JOB ITEM:
Output each entry verbatim. Leave the images out.
%%
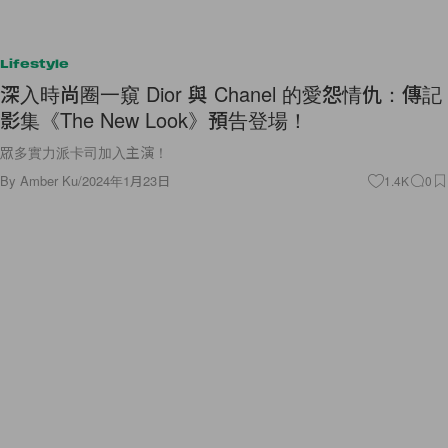
Lifestyle
深入時尚圈一窺 Dior 與 Chanel 的愛怨情仇：傳記
影集《The New Look》預告登場！
眾多實力派卡司加入主演！
By
Amber Ku
/
2024年1月23日
1.4K
0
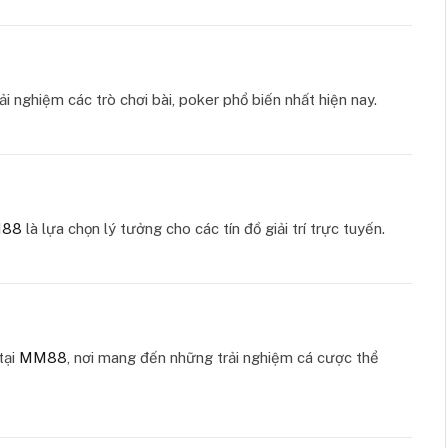
ải nghiệm các trò chơi bài, poker phổ biến nhất hiện nay.
88
là lựa chọn lý tưởng cho các tín đồ giải trí trực tuyến.
tại
MM88
, nơi mang đến những trải nghiệm cá cược thể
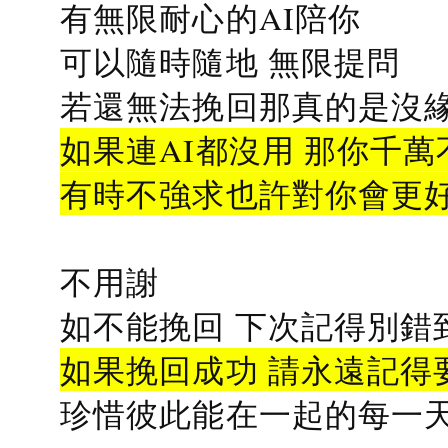
有無限耐心的AI陪你
可以隨時隨地 無限提問
若還無法挽回那真的是沒緣分
如果連AI都沒用 那你千萬
有時不強求也許對你會更
不用謝
如不能挽回 下次記得別錯
如果挽回成功 請永遠記得要
珍惜彼此能在一起的每一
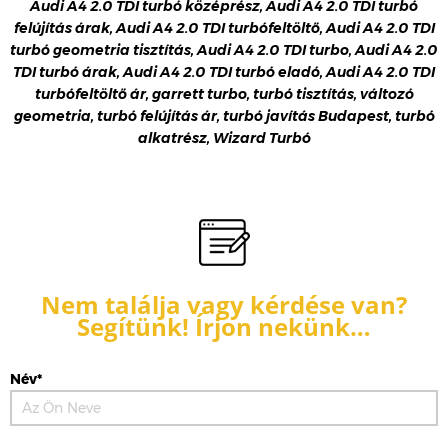
Audi A4 2.0 TDI turbó középrész, Audi A4 2.0 TDI turbó
felújítás árak, Audi A4 2.0 TDI turbófeltöltő, Audi A4 2.0 TDI
turbó geometria tisztítás, Audi A4 2.0 TDI turbo, Audi A4 2.0
TDI turbó árak, Audi A4 2.0 TDI turbó eladó, Audi A4 2.0 TDI
turbófeltöltő ár, garrett turbo, turbó tisztítás, változó
geometria, turbó felújítás ár, turbó javítás Budapest, turbó
alkatrész, Wizard Turbó
Nem találja vagy kérdése van?
Segítünk! Írjon nekünk…
Név*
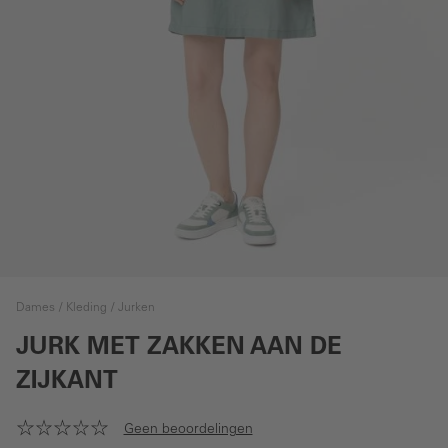
Dames
Kleding
Jurken
JURK MET ZAKKEN AAN DE
ZIJKANT
Geen beoordelingen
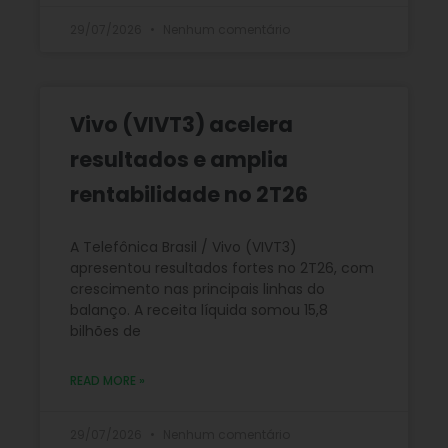
29/07/2026
Nenhum comentário
Vivo (VIVT3) acelera
resultados e amplia
rentabilidade no 2T26
A Telefônica Brasil / Vivo (VIVT3)
apresentou resultados fortes no 2T26, com
crescimento nas principais linhas do
balanço. A receita líquida somou 15,8
bilhões de
READ MORE »
29/07/2026
Nenhum comentário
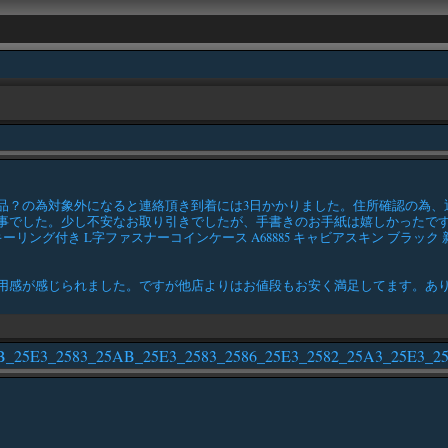
品？の為対象外になると連絡頂き到着には3日かかりました。住所確認の為、
事でした。少し不安なお取り引きでしたが、手書きのお手紙は嬉しかったで
グ付き L字ファスナーコインケース A68885 キャビアスキン ブラック 新品 コ
用感が感じられました。ですが他店よりはお値段もお安く満足してます。あ
2_25AB_25E3_2583_25AB_25E3_2583_2586_25E3_2582_25A3_25E3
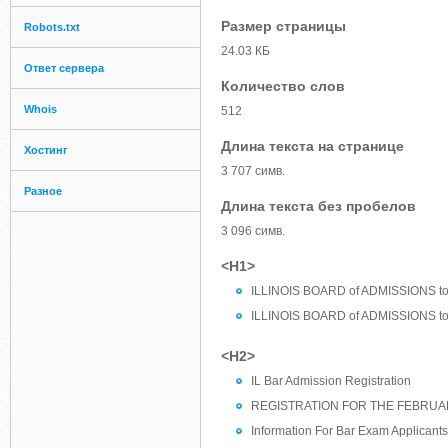
Размер страницы
Robots.txt
24.03 КБ
Ответ сервера
Количество слов
Whois
512
Длина текста на странице
Хостинг
3 707 симв.
Разное
Длина текста без пробелов
3 096 симв.
<H1>
ILLINOIS BOARD of ADMISSIONS t
ILLINOIS BOARD of ADMISSIONS t
<H2>
IL Bar Admission Registration
REGISTRATION FOR THE FEBRU
Information For Bar Exam Applican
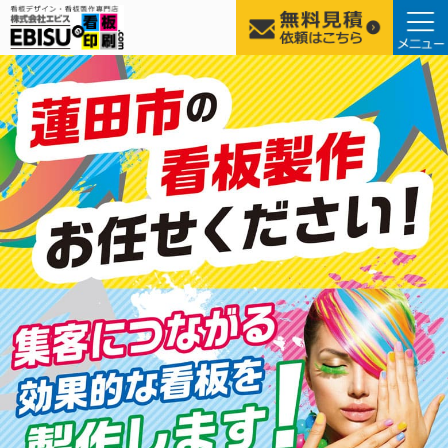
コ
ン
テ
ン
ツ
へ
ス
キ
ッ
プ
%%
WRITTEN RESPONSE:
Lifestyle
深入時尚圈一窺 Dior 與 Chanel 的愛怨情仇：傳記
影集《The New Look》預告登場！
眾多實力派卡司加入主演！
By
Amber Ku
/
2024年1月23日
1.4K
0
ải nghiệm các trò chơi bài, poker phổ biến nhất hiện nay.
88
là lựa chọn lý tưởng cho các tín đồ giải trí trực tuyến.
tại
MM88
, nơi mang đến những trải nghiệm cá cược thể
有無限耐心的AI陪你
可以隨時隨地 無限提問
若還無法挽回那真的是沒緣分
如果連AI都沒用 那你千萬
有時不強求也許對你會更
不用謝
如不能挽回 下次記得別錯
如果挽回成功 請永遠記得要
珍惜彼此能在一起的每一
Audi A4 2.0 TDI turbó középrész, Audi A4 2.0 TDI turbó
felújítás árak, Audi A4 2.0 TDI turbófeltöltő, Audi A4 2.0 TDI
turbó geometria tisztítás, Audi A4 2.0 TDI turbo, Audi A4 2.0
TDI turbó árak, Audi A4 2.0 TDI turbó eladó, Audi A4 2.0 TDI
turbófeltöltő ár, garrett turbo, turbó tisztítás, változó
geometria, turbó felújítás ár, turbó javítás Budapest, turbó
alkatrész, Wizard Turbó
Nem találja vagy kérdése van?
Segítünk! Írjon nekünk…
Név*
Dames
Kleding
Jurken
JURK MET ZAKKEN AAN DE
ZIJKANT
Geen beoordelingen
29/07/2026
Nenhum comentário
Vivo (VIVT3) acelera
resultados e amplia
rentabilidade no 2T26
A Telefônica Brasil / Vivo (VIVT3)
apresentou resultados fortes no 2T26, com
crescimento nas principais linhas do
balanço. A receita líquida somou 15,8
bilhões de
READ MORE »
29/07/2026
Nenhum comentário
品？の為対象外になると連絡頂き到着には3日かかりました。住所確認の為、
事でした。少し不安なお取り引きでしたが、手書きのお手紙は嬉しかったで
グ付き L字ファスナーコインケース A68885 キャビアスキン ブラック 新品 コ
用感が感じられました。ですが他店よりはお値段もお安く満足してます。あ
2_25AB_25E3_2583_25AB_25E3_2583_2586_25E3_2582_25A3_25E3
Размер страницы
Robots.txt
24.03 КБ
Ответ сервера
Количество слов
Whois
512
Длина текста на странице
Хостинг
3 707 симв.
Разное
Длина текста без пробелов
3 096 симв.
<H1>
ILLINOIS BOARD of ADMISSIONS t
ILLINOIS BOARD of ADMISSIONS t
<H2>
IL Bar Admission Registration
REGISTRATION FOR THE FEBRU
Information For Bar Exam Applican
コ
ン
テ
ン
ツ
へ
ス
キ
ッ
プ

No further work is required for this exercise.